Updated: Jul 3, 2023

By Dr. Linh Phung

I have read research, reviewed research, and done research. I’ve also guided ESL students to conduct their small research projects. I’ve never taught any research method course though, so I don't claim to be an expert in this. However, the controversy regarding a test item in an important English exam in Vietnam prompted me to revisit some materials I used in the past few years to help students to listen to academic lectures in the Coursera course “The Science of Wellbeing” with some understanding of the research presented in those lectures.

In the English exam under scrutiny here, students were asked to identify one erroneous part among the four underlined options in this sentence: Their (A)pioneering research showed that the learning motivation of the two groups of learners was quite (B)distinctive from each other, and the (C)comparative group whose learning motivation was stronger performed better than the (D)control group.

The item seems to assess students’ understanding of highly technical concepts in experimental research: comparison and control group. So what’s an experiment? What are experimental, control, and comparison groups?

Let me start by summarizing a research study explained in a lecture given in The Science of Wellbeing and then explain these concepts in the social research involving human participants.

A research study conducted by Sonja Lyubomirsky and her colleagues aimed to investigate whether doing random acts of kindness boosted people’s subjective happiness measured by participants’ ratings of their own happiness. In the study, they asked one group of people to perform five random acts of kindness in one day during the following week, one group to perform five random acts of kindness across the whole week, and one group to just write about events of their day during the following week.

As you can see, in this research study, the first two groups are experimental groups because they had an intervention of interest (doing random acts of kindness).
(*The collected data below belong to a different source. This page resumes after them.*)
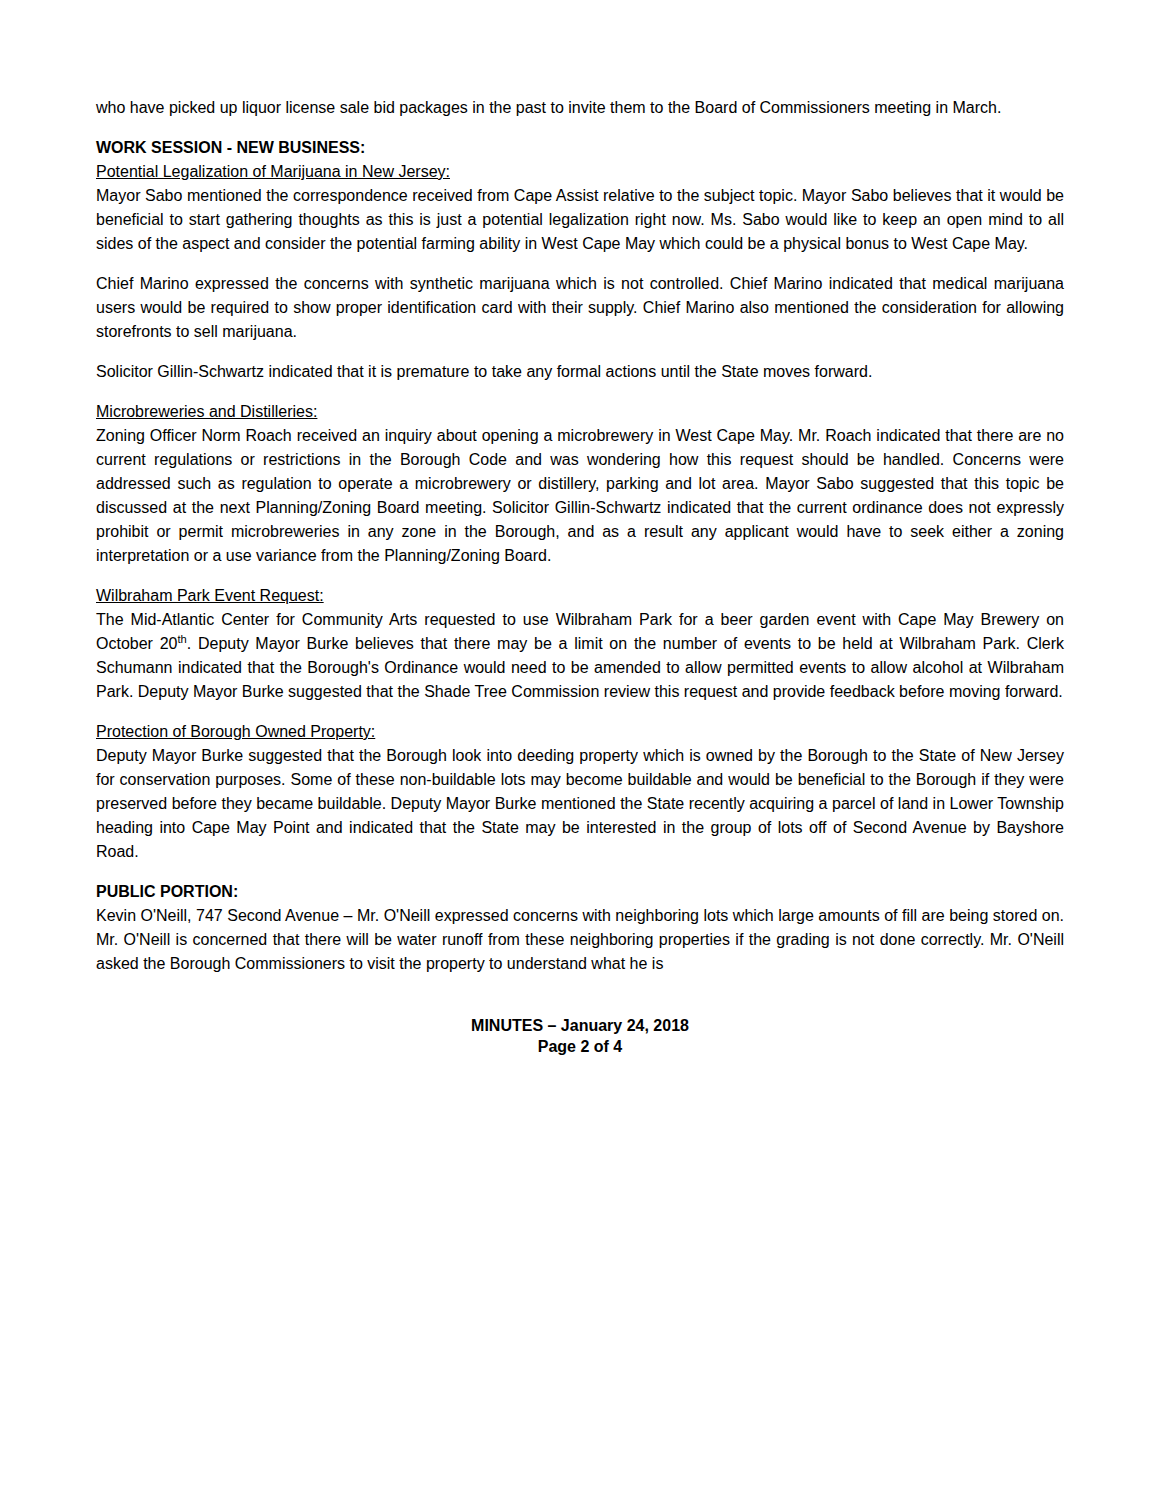who have picked up liquor license sale bid packages in the past to invite them to the Board of Commissioners meeting in March.
Work Session - New Business:
Potential Legalization of Marijuana in New Jersey:
Mayor Sabo mentioned the correspondence received from Cape Assist relative to the subject topic. Mayor Sabo believes that it would be beneficial to start gathering thoughts as this is just a potential legalization right now. Ms. Sabo would like to keep an open mind to all sides of the aspect and consider the potential farming ability in West Cape May which could be a physical bonus to West Cape May.
Chief Marino expressed the concerns with synthetic marijuana which is not controlled. Chief Marino indicated that medical marijuana users would be required to show proper identification card with their supply. Chief Marino also mentioned the consideration for allowing storefronts to sell marijuana.
Solicitor Gillin-Schwartz indicated that it is premature to take any formal actions until the State moves forward.
Microbreweries and Distilleries:
Zoning Officer Norm Roach received an inquiry about opening a microbrewery in West Cape May. Mr. Roach indicated that there are no current regulations or restrictions in the Borough Code and was wondering how this request should be handled. Concerns were addressed such as regulation to operate a microbrewery or distillery, parking and lot area. Mayor Sabo suggested that this topic be discussed at the next Planning/Zoning Board meeting. Solicitor Gillin-Schwartz indicated that the current ordinance does not expressly prohibit or permit microbreweries in any zone in the Borough, and as a result any applicant would have to seek either a zoning interpretation or a use variance from the Planning/Zoning Board.
Wilbraham Park Event Request:
The Mid-Atlantic Center for Community Arts requested to use Wilbraham Park for a beer garden event with Cape May Brewery on October 20th. Deputy Mayor Burke believes that there may be a limit on the number of events to be held at Wilbraham Park. Clerk Schumann indicated that the Borough's Ordinance would need to be amended to allow permitted events to allow alcohol at Wilbraham Park. Deputy Mayor Burke suggested that the Shade Tree Commission review this request and provide feedback before moving forward.
Protection of Borough Owned Property:
Deputy Mayor Burke suggested that the Borough look into deeding property which is owned by the Borough to the State of New Jersey for conservation purposes. Some of these non-buildable lots may become buildable and would be beneficial to the Borough if they were preserved before they became buildable. Deputy Mayor Burke mentioned the State recently acquiring a parcel of land in Lower Township heading into Cape May Point and indicated that the State may be interested in the group of lots off of Second Avenue by Bayshore Road.
Public Portion:
Kevin O'Neill, 747 Second Avenue – Mr. O'Neill expressed concerns with neighboring lots which large amounts of fill are being stored on. Mr. O'Neill is concerned that there will be water runoff from these neighboring properties if the grading is not done correctly. Mr. O'Neill asked the Borough Commissioners to visit the property to understand what he is
MINUTES – January 24, 2018
Page 2 of 4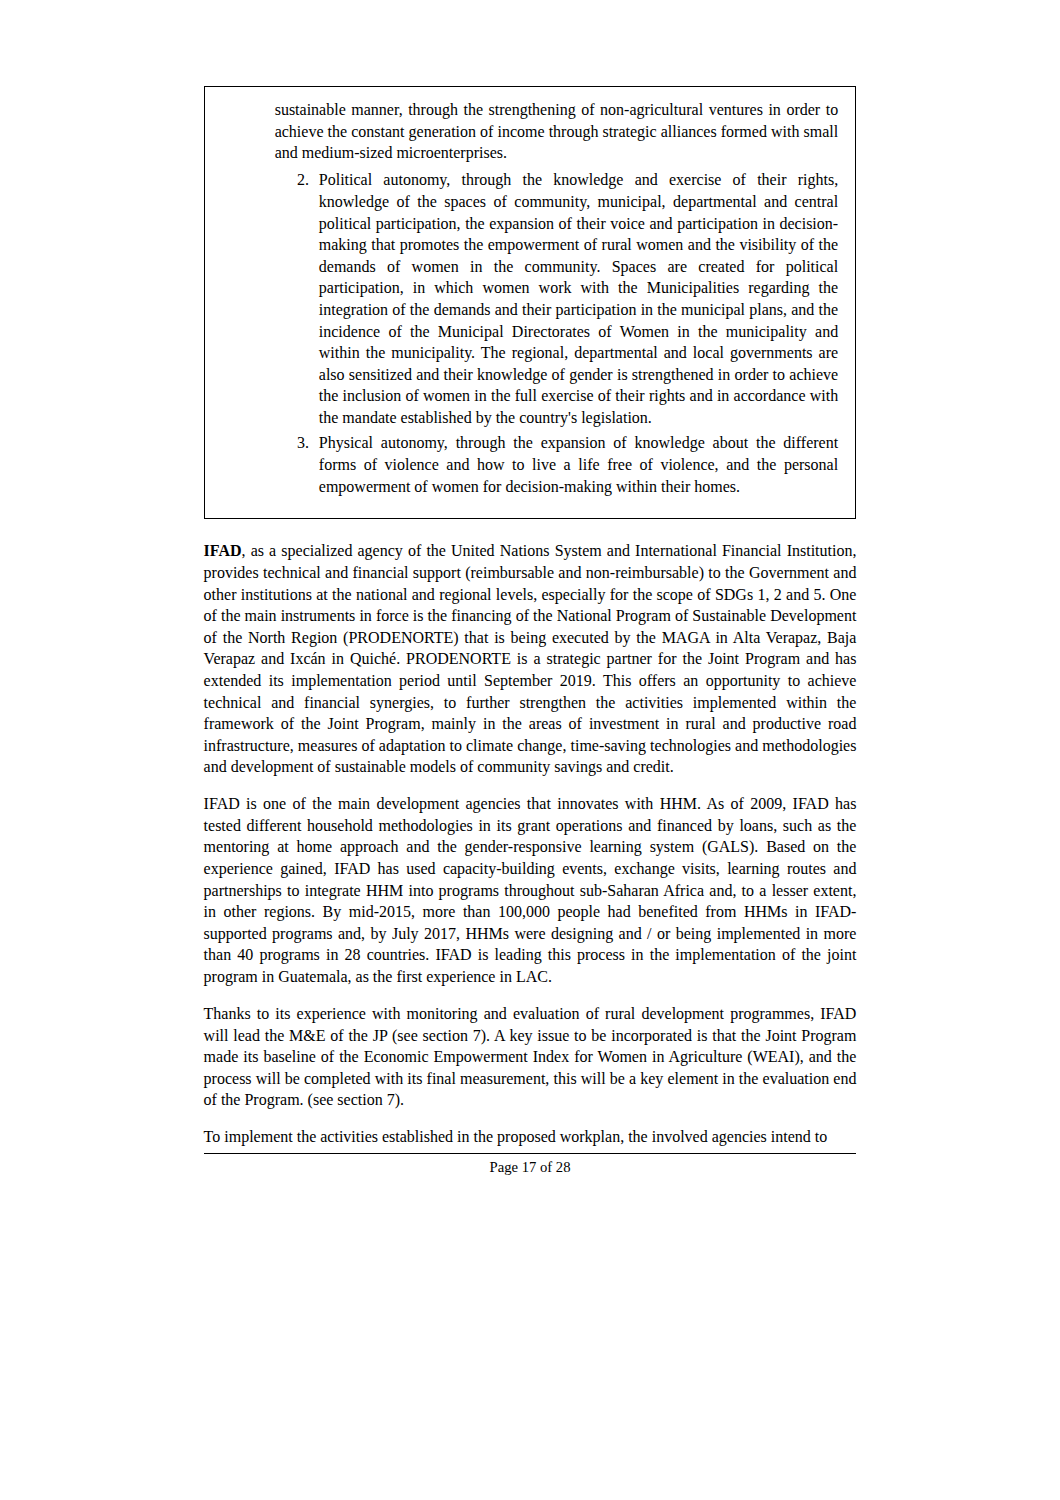sustainable manner, through the strengthening of non-agricultural ventures in order to achieve the constant generation of income through strategic alliances formed with small and medium-sized microenterprises.
Political autonomy, through the knowledge and exercise of their rights, knowledge of the spaces of community, municipal, departmental and central political participation, the expansion of their voice and participation in decision-making that promotes the empowerment of rural women and the visibility of the demands of women in the community. Spaces are created for political participation, in which women work with the Municipalities regarding the integration of the demands and their participation in the municipal plans, and the incidence of the Municipal Directorates of Women in the municipality and within the municipality. The regional, departmental and local governments are also sensitized and their knowledge of gender is strengthened in order to achieve the inclusion of women in the full exercise of their rights and in accordance with the mandate established by the country's legislation.
Physical autonomy, through the expansion of knowledge about the different forms of violence and how to live a life free of violence, and the personal empowerment of women for decision-making within their homes.
IFAD, as a specialized agency of the United Nations System and International Financial Institution, provides technical and financial support (reimbursable and non-reimbursable) to the Government and other institutions at the national and regional levels, especially for the scope of SDGs 1, 2 and 5. One of the main instruments in force is the financing of the National Program of Sustainable Development of the North Region (PRODENORTE) that is being executed by the MAGA in Alta Verapaz, Baja Verapaz and Ixcán in Quiché. PRODENORTE is a strategic partner for the Joint Program and has extended its implementation period until September 2019. This offers an opportunity to achieve technical and financial synergies, to further strengthen the activities implemented within the framework of the Joint Program, mainly in the areas of investment in rural and productive road infrastructure, measures of adaptation to climate change, time-saving technologies and methodologies and development of sustainable models of community savings and credit.
IFAD is one of the main development agencies that innovates with HHM. As of 2009, IFAD has tested different household methodologies in its grant operations and financed by loans, such as the mentoring at home approach and the gender-responsive learning system (GALS). Based on the experience gained, IFAD has used capacity-building events, exchange visits, learning routes and partnerships to integrate HHM into programs throughout sub-Saharan Africa and, to a lesser extent, in other regions. By mid-2015, more than 100,000 people had benefited from HHMs in IFAD-supported programs and, by July 2017, HHMs were designing and / or being implemented in more than 40 programs in 28 countries. IFAD is leading this process in the implementation of the joint program in Guatemala, as the first experience in LAC.
Thanks to its experience with monitoring and evaluation of rural development programmes, IFAD will lead the M&E of the JP (see section 7). A key issue to be incorporated is that the Joint Program made its baseline of the Economic Empowerment Index for Women in Agriculture (WEAI), and the process will be completed with its final measurement, this will be a key element in the evaluation end of the Program. (see section 7).
To implement the activities established in the proposed workplan, the involved agencies intend to
Page 17 of 28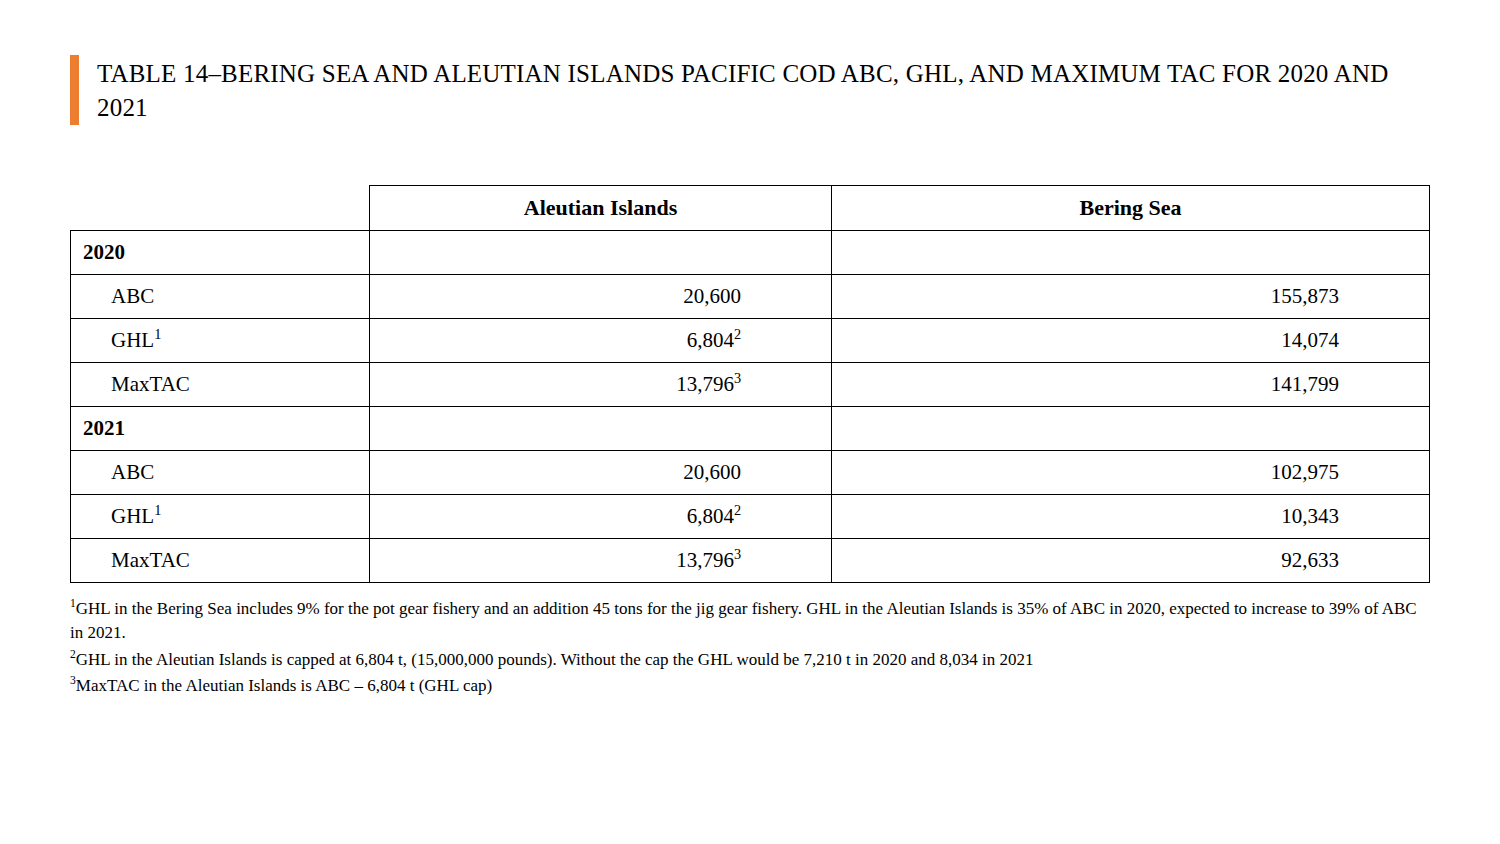TABLE 14–BERING SEA AND ALEUTIAN ISLANDS PACIFIC COD ABC, GHL, AND MAXIMUM TAC FOR 2020 AND 2021
| | Aleutian Islands | Bering Sea |
| --- | --- | --- |
| 2020 | | |
| ABC | 20,600 | 155,873 |
| GHL 1 | 6,804 2 | 14,074 |
| MaxTAC | 13,796 3 | 141,799 |
| 2021 | | |
| ABC | 20,600 | 102,975 |
| GHL 1 | 6,804 2 | 10,343 |
| MaxTAC | 13,796 3 | 92,633 |
1GHL in the Bering Sea includes 9% for the pot gear fishery and an addition 45 tons for the jig gear fishery. GHL in the Aleutian Islands is 35% of ABC in 2020, expected to increase to 39% of ABC in 2021.
2GHL in the Aleutian Islands is capped at 6,804 t, (15,000,000 pounds). Without the cap the GHL would be 7,210 t in 2020 and 8,034 in 2021
3MaxTAC in the Aleutian Islands is ABC – 6,804 t (GHL cap)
The third group is the control group because they didn’t get the intervention. This control group can be considered the comparison group for the two experimental groups. In the test item above, comparing the comparison group and the control group does not make sense because the control group is also known as the comparison group in experimental research.

What is an experiment? It’s understood as a research design that collects data in controlled conditions (usually in a laboratory) to test hypotheses. An experiment has some key features:

1. Independent and dependent variables (acts of kindness and subjective happiness in the example above)

2. Pretesting and post-testing (subjective happiness measured at two times in the example above)

3. Experimental and control groups. Participants (say 200) should be randomly assigned to these groups.

In educational research, participants are often recruited from existing classes and are not randomly assigned, so this is often considered quasi-experimental. In this case, there’s not really a control group because groups occur in the “natural setting.” Researchers may then have a comparison group instead. The features above still apply except random assignment.

Do you know the findings of the above-described research? The happiness of the control group went down. The subjective happiness of the group that did five acts of kindness across the whole week didn’t change much. The biggest increase came from the group that did five acts of kindness on one day. The explanation was that doing five acts of kindness in a single day forced participants to think of them all at once when they rated their happiness, which boosted their rating.